The ‘senior’ or ‘geriatric’ life-stage does not have AAFCO standardized diet requirements, though many commercial diets labeled for this life stage can be beneficial for older cats. If you have a senior cat, it’s always best to discuss their diet with your veterinarian. Many older cats have underlying health issues such as chronic kidney disease. It’s essential to ensure they have regular examinations and bloodwork from as early as seven years of age to detect any problems as early as possible.
Many cat foods advertise that they are for sensitive stomachs; however, they can vary in their effectiveness and formulation. Since many different conditions can cause similar symptoms, it’s best to talk to your vet before trying a sensitive stomach food. Highly-digestible gastrointestinal diets are a good choice for many cats. However, cats with dietary allergies may require a hydrolyzed diet (see below).
Food allergies in cats tend to present as a skin reaction (known as a cutaneous adverse food reaction or CARF), gastrointestinal signs (sometimes called a food sensitivity or intolerance), or a combination of both. Beef and fish are the ingredients most commonly associated with food allergies in cats.
Signs of a food allergy include itchy, inflamed skin, hair loss, self-trauma, vomiting, and diarrhea. These signs are present all year round and do not alter with the seasons.

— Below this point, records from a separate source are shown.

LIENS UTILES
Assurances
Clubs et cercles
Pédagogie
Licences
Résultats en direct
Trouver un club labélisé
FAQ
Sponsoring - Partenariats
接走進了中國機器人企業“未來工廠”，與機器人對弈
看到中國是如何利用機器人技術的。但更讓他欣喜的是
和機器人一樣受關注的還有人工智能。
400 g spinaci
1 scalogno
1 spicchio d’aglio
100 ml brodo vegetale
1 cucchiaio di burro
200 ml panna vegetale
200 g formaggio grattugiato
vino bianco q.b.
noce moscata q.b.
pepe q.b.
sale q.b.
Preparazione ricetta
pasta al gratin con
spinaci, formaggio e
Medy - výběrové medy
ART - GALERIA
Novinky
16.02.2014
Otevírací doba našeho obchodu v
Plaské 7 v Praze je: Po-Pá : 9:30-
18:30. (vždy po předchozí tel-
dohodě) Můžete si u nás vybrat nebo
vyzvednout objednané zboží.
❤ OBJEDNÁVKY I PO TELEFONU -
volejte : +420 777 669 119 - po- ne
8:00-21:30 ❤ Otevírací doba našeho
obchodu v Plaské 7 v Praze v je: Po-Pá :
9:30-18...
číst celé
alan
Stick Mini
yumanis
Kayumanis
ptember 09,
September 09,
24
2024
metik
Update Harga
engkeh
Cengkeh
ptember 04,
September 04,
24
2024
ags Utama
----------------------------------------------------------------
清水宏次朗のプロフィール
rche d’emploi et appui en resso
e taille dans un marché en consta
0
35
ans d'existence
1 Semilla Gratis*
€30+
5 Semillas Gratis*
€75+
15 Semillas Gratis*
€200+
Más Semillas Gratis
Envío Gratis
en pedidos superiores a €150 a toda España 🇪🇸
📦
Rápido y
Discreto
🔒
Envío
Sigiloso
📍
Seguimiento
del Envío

Food allergies are commonly diagnosed with a food trial, and your vet will give you strict instructions on how to perform one correctly if it is appropriate to do so.
The two types of elimination diets typically used for a food trial are:
- Hydrolyzed diets – these contain proteins that have been chemically broken down to prevent the immune system from mounting an allergic response
- Novel protein/carbohydrate diets – these are made from ingredients that your cat has never been exposed to before, like venison, ostrich, or rabbit
Conclusion: What is the healthiest cat food?
Unfortunately, there’s no easy answer to this question. Each cat is a unique individual and will have slightly different needs and responses to food, just like us! However, there are some important factors to consider when it comes to healthy, high-quality cat food:
- Is the cat food complete and balanced, and does it meet AAFCO standards?
- Is it appropriate for my cat? Consider their life stage and lifestyle, as well as any underlying health conditions.
- What is the brand’s commitment to nutritional research and quality control?
- How does it affect my cat’s health?
- Do they like the food, and will they eat it consistently? Cats can be picky eaters, so even the world’s most perfectly balanced diet is useless if your cat won’t eat it!
As you can see, several boxes need to be checked to ensure your cat’s food is both healthy and high-quality. Beware of simply looking at the ingredients list, which is often used as a marketing tool and gives no details regarding the food’s actual nutritional value. A good pet food company should provide a detailed nutritional analysis and feeding guide, usually found on their website.